The Arista User's Manual has a lengthy chapter on how to configure MLAG, the peer link, and MLAG port-channels, as well as L2 vs. L3 redundancy steps. If you're an Arista customer with a current support contract, feel free to log in at https://www.arista.com/en/user-registration to get an account. If your company hasn't already registered other users, you can drop a line to support (at) arista (dot) com (obfuscated!), citing your switch's serial number, and we'll get you set with customer privileges to download documentation and software as need be, as well as answer any other technical questions. Hope this helps.

Source: I'm an Arista TAC engineer and occasional [H]ardocp lurker.

So you work for Arista? If so, how is your new lab coming along in NJ?
 
Probably doesn't apply in your case, but a word of warning about Arista MLAGs...

A large investment firm had a failed supervisor lead to a total double blade chassis outage when MLAG "rebuilding" spiked the CPUs on both chassis, leading to all traffic being dropped. The only way to get traffic flowing again was power cycling both switches.

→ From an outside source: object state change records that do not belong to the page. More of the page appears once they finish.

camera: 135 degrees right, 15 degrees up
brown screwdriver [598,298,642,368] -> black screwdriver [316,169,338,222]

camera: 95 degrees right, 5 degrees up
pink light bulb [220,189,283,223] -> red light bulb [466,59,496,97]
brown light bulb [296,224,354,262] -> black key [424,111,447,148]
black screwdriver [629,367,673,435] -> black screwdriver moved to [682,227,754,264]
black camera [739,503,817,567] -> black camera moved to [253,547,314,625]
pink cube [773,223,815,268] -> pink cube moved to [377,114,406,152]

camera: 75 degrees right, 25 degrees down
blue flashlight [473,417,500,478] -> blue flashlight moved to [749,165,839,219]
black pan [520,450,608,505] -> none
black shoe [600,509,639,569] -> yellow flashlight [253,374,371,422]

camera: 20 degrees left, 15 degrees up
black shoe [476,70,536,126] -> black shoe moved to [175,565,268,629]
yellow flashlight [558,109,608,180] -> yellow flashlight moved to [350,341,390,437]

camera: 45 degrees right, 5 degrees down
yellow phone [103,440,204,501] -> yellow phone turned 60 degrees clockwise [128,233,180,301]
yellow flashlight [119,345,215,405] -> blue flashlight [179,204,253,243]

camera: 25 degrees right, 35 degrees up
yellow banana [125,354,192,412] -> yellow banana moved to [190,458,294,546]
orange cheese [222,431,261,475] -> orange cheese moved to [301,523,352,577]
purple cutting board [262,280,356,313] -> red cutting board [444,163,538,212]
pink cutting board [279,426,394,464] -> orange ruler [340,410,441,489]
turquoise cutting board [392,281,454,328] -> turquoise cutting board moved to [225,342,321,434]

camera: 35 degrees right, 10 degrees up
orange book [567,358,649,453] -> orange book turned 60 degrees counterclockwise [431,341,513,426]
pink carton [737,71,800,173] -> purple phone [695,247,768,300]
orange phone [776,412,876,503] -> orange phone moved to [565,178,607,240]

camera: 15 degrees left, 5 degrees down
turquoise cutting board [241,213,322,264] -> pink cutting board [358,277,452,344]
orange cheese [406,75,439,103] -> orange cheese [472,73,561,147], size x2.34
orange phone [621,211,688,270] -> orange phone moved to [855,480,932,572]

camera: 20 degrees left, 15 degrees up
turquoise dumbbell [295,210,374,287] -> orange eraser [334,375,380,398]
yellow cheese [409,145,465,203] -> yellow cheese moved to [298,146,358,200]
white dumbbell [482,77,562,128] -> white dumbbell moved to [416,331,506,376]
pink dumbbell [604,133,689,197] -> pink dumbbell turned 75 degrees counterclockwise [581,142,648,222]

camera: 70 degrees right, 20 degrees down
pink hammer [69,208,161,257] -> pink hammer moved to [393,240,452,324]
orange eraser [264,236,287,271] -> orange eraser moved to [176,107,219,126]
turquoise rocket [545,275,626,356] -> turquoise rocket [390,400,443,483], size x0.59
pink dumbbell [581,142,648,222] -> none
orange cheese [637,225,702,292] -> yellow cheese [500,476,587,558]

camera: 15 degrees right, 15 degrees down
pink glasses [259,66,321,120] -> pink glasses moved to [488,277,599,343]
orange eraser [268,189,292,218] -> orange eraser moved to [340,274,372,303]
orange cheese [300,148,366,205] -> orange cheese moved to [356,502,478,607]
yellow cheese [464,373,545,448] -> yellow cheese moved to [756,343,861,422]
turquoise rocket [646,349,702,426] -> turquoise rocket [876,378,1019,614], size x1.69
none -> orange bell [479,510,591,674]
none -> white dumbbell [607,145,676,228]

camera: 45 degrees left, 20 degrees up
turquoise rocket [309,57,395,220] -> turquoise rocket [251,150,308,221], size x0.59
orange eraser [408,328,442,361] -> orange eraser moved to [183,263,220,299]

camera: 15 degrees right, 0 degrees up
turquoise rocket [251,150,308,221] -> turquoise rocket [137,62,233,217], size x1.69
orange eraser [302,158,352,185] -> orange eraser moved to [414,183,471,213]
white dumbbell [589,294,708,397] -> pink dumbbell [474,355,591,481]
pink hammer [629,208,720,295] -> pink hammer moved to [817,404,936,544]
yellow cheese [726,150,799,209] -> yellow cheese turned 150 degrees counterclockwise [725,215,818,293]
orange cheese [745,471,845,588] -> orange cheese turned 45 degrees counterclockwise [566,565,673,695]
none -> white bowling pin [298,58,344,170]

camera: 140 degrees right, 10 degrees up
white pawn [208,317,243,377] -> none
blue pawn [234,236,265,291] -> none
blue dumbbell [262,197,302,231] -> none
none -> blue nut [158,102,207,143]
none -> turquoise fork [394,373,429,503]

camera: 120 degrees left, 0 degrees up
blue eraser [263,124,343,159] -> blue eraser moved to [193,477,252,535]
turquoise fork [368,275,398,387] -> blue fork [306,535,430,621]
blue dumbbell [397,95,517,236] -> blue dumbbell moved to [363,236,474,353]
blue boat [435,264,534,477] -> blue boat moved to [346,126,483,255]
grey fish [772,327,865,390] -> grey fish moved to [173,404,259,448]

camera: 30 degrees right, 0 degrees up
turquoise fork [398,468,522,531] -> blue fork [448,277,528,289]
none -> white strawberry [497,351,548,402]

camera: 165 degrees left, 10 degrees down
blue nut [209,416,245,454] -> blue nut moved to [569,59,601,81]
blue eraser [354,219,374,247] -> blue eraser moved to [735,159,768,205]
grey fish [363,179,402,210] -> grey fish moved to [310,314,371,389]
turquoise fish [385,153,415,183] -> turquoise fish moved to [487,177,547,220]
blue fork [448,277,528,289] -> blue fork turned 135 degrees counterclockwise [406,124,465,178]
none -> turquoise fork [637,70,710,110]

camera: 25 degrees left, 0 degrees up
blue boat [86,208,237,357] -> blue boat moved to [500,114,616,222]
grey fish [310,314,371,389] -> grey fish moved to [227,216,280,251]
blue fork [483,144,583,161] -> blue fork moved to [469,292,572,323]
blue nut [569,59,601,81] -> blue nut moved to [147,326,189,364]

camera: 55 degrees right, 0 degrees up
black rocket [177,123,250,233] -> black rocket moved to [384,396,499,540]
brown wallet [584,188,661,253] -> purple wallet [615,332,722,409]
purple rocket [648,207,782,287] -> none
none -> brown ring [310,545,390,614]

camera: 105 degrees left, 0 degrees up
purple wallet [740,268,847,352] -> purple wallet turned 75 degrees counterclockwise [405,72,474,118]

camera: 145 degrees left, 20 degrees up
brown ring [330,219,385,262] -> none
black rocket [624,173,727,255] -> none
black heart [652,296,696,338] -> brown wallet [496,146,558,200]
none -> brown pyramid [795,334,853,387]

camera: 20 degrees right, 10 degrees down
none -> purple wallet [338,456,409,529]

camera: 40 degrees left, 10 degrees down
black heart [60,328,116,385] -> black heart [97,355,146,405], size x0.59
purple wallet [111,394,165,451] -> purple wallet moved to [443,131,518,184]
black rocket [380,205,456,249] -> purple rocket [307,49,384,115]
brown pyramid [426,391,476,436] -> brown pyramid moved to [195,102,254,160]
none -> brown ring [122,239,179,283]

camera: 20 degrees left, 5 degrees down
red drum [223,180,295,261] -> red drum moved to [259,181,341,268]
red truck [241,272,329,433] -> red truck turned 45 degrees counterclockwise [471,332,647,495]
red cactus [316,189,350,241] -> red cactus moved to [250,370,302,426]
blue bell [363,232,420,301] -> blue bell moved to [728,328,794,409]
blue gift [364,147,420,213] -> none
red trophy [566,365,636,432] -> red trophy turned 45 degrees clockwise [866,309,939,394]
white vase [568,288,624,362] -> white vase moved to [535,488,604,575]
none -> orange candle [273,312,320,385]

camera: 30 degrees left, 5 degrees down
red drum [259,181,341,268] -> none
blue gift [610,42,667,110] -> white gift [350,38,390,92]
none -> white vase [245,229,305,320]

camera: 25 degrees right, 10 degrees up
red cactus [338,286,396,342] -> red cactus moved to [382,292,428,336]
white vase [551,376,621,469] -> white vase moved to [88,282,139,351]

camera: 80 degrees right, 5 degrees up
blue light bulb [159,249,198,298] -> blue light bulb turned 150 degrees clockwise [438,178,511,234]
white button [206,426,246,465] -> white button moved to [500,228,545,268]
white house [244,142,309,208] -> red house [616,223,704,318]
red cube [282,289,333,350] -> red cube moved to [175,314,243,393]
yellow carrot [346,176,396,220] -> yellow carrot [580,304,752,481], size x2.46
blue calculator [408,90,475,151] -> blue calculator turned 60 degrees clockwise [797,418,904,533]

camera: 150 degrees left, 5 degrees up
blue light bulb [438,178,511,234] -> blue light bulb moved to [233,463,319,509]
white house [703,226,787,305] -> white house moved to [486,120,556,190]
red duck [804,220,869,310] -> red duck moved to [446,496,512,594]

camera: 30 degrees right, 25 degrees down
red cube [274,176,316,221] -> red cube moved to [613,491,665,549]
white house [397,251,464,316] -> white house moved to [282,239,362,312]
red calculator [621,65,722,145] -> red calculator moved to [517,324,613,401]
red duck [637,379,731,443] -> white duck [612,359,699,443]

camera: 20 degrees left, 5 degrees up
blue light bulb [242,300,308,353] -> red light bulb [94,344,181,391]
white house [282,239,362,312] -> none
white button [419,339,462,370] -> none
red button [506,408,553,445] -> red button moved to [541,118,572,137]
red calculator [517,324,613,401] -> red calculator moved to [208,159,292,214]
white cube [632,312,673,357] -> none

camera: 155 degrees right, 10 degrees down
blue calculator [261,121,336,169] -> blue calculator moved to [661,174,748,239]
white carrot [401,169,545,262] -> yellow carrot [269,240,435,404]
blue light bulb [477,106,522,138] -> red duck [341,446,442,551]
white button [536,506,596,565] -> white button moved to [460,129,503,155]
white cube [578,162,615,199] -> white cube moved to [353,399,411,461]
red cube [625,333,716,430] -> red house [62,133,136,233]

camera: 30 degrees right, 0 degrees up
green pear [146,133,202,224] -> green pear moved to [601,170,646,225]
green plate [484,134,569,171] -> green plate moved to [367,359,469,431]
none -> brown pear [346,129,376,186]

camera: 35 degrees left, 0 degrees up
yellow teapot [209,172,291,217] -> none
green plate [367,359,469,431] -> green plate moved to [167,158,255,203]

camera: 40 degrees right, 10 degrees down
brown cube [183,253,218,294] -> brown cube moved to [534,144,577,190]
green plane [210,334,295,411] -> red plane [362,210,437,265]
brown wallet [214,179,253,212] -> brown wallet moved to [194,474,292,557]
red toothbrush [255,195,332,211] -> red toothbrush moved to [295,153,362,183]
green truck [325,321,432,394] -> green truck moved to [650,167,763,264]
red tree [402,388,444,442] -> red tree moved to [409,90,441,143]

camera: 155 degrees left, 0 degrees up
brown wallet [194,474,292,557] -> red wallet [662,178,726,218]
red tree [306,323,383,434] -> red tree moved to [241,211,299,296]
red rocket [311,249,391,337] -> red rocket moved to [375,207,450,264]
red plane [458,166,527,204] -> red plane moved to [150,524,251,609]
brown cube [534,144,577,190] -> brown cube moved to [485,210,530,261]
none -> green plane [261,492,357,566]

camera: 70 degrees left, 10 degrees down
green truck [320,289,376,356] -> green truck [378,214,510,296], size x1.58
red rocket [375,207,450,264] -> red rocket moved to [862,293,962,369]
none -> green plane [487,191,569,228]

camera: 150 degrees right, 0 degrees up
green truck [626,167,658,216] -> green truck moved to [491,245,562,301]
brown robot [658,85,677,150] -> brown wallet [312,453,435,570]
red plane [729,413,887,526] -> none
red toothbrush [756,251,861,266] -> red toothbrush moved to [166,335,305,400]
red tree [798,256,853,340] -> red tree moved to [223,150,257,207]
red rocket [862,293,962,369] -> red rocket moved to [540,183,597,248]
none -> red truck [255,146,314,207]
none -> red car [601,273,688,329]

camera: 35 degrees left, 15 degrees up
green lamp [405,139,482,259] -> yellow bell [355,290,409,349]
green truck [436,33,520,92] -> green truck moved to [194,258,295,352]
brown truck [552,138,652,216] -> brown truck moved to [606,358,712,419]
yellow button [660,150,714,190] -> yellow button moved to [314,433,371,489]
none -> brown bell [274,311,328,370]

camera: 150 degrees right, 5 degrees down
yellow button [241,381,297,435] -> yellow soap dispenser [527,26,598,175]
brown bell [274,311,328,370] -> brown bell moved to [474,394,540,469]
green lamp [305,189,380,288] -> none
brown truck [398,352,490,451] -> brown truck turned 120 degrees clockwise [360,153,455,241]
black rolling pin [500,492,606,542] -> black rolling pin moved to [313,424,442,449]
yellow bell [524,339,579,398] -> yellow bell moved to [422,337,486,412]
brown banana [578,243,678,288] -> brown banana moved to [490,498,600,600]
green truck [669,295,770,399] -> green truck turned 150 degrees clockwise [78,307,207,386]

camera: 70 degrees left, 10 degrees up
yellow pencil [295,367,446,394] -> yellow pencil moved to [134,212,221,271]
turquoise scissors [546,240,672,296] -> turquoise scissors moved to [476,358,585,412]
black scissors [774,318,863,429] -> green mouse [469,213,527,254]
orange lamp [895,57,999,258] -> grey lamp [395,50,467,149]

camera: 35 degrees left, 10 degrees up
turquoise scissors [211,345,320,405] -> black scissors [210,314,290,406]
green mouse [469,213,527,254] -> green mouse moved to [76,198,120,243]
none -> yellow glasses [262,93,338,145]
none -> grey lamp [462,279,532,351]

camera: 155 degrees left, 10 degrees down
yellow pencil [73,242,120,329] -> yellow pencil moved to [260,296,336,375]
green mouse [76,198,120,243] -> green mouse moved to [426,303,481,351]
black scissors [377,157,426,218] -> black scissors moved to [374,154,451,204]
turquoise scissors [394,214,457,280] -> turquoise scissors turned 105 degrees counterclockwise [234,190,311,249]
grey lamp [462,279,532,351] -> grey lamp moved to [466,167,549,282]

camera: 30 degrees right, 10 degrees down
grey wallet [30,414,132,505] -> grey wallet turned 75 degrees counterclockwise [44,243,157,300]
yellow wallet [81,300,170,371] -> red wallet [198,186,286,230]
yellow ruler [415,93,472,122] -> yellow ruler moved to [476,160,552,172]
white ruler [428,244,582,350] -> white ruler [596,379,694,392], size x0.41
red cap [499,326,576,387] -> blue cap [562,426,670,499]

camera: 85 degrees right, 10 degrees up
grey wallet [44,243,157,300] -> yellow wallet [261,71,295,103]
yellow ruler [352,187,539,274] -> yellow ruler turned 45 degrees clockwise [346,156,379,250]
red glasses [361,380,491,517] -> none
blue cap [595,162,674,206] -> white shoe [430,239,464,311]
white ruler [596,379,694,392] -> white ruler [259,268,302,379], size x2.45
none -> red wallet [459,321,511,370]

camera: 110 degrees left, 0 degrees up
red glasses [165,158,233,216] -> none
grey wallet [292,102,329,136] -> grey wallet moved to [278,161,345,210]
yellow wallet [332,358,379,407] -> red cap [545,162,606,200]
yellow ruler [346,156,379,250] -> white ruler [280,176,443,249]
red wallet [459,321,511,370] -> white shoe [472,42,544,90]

They eventually confirmed MLAG to be bugged in some manner, but I have no idea if it was fixed in later Arista code releases.
 
So you work for Arista? If so, how is your new lab coming along in NJ?
I can neither confirm nor deny the existence of such a lab - and frankly, we're a large enough company nowadays that I wouldn't necessarily know about such a buildout anyhow. Feel free to drop a line to support (at) arista (dot) com with any specific buildout questions or technical issues, and if you like, ask for Randy to review the issue (that's me - large company or not, there's still just the one Randy in support :) ).
 
A large investment firm had a failed supervisor lead to a total double blade chassis outage when MLAG "rebuilding" spiked the CPUs on both chassis, leading to all traffic being dropped. The only way to get traffic flowing again was power cycling both switches.

They eventually confirmed MLAG to be bugged in some manner, but I have no idea if it was fixed in later Arista code releases.

When did this happen? I'll bring it up to our Arista rep and SE.